For the present, he reports that the project market in Western Canada is still slow. “But opportunities for project forwarding exist in the areas of plant relocation, steel pipe shipments, power plant equipment, port infrastructure and bulk handling facilities and wind energy.” Alberta oil sands companies like Suncor are looking at future investments and there is no doubt, in Beringer’s mind, that oil sands activity will come back to the project shipping sector in the future. (In the past few months, the world price of oil has shown signs of some recovery, approaching US$50 a barrel.)
He reports that R&L has been busy in the area of moving transformers, power equipment, bulk handling equipment, conveyors, E-houses, press units, pipe and plant relocation equipment.
“We are currently relocating 8,500 M3 of power equipment from Saudi Arabia to Houston for a U.S. based client and handling a shipment of used mining equipment involving Flotation Cells from Timmins, Ontario to the port of Yangon, Myanmar for a Myanmar-based client.
“Our separation in 2016 from the Geodis Group has allowed us to open a Rohde & Liesenfeld LLC company in the U.S. and establish a branch office in Madrid, Spain. Our First Nations company Rohde, Liesenfeld and West Moberly Transportation & Logistics GP has been busy bidding on pipeline work in British Colombia and we see increasing activities for the energy sector in 2017/18. The building of the Site C Hydro Dam offers us opportunities in the movement of major power capital equipment from off-shore suppliers.”
Beringer further comments: “We are seeing a trend for engineering companies to shed their logistics staff and this is an opportunity for project freight forwarders to again win back some of the EPC business previously handled in-house.”
He has recognized a new trend for contracting referred to as “Vested Outsourcing” authored by Kate Vitasek of the University of Tennessee which offers the best approach for developing a new way to do business with EPCs.
Beringer also singles out “a trend developing of heavy-lift and break-bulk ocean carriers soliciting and contracting directly with major clients for project cargo movements traditionally handled by project freight forwarders.

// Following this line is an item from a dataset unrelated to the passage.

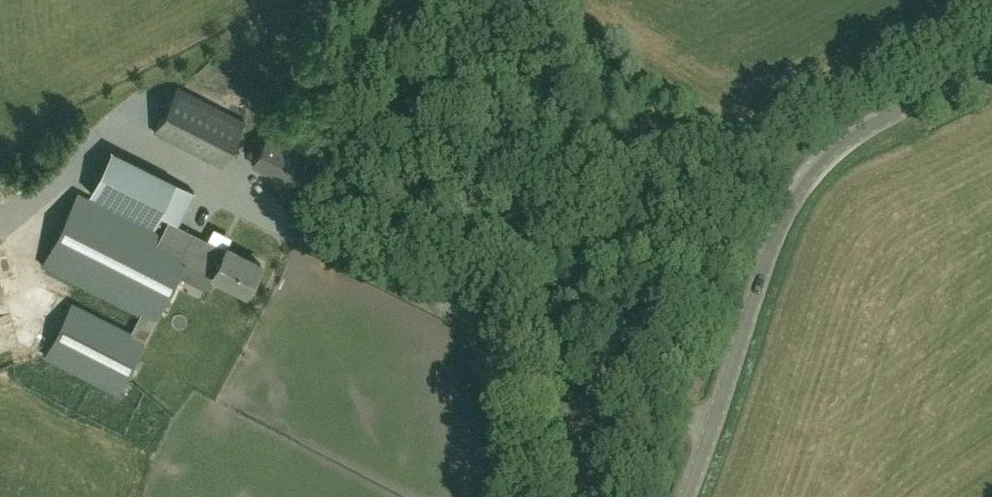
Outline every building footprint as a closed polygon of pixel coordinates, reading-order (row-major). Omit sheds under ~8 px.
[(221,166),(245,120),(176,85),(153,131),(221,166)] [(282,138),(291,118),(271,109),(262,129),(282,138)] [(292,184),(307,156),(267,136),(253,164),(292,184)] [(153,226),(159,214),(178,224),(194,192),(175,182),(176,181),(111,148),(88,193),(153,226)] [(78,192),(41,265),(140,315),(131,333),(72,303),(44,356),(117,393),(177,275),(191,282),(204,257),(217,264),(212,275),(213,276),(246,292),(261,264),(226,247),(225,249),(206,240),(169,221),(162,235),(78,192)] [(230,246),(234,234),(216,228),(211,240),(230,246)] [(363,239),(366,234),(357,229),(354,235),(363,239)]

“We will have to see if this trend offers value to those clients, where inland freight movements and port handling are the important value added services of project freight forwarders which ocean carriers cannot effectively cover,” Beringer noted before concluding: “This trend may just be a reflection of the current extremely tough market conditions where everyone is battling for less project cargos and price is the main factor for contract award.”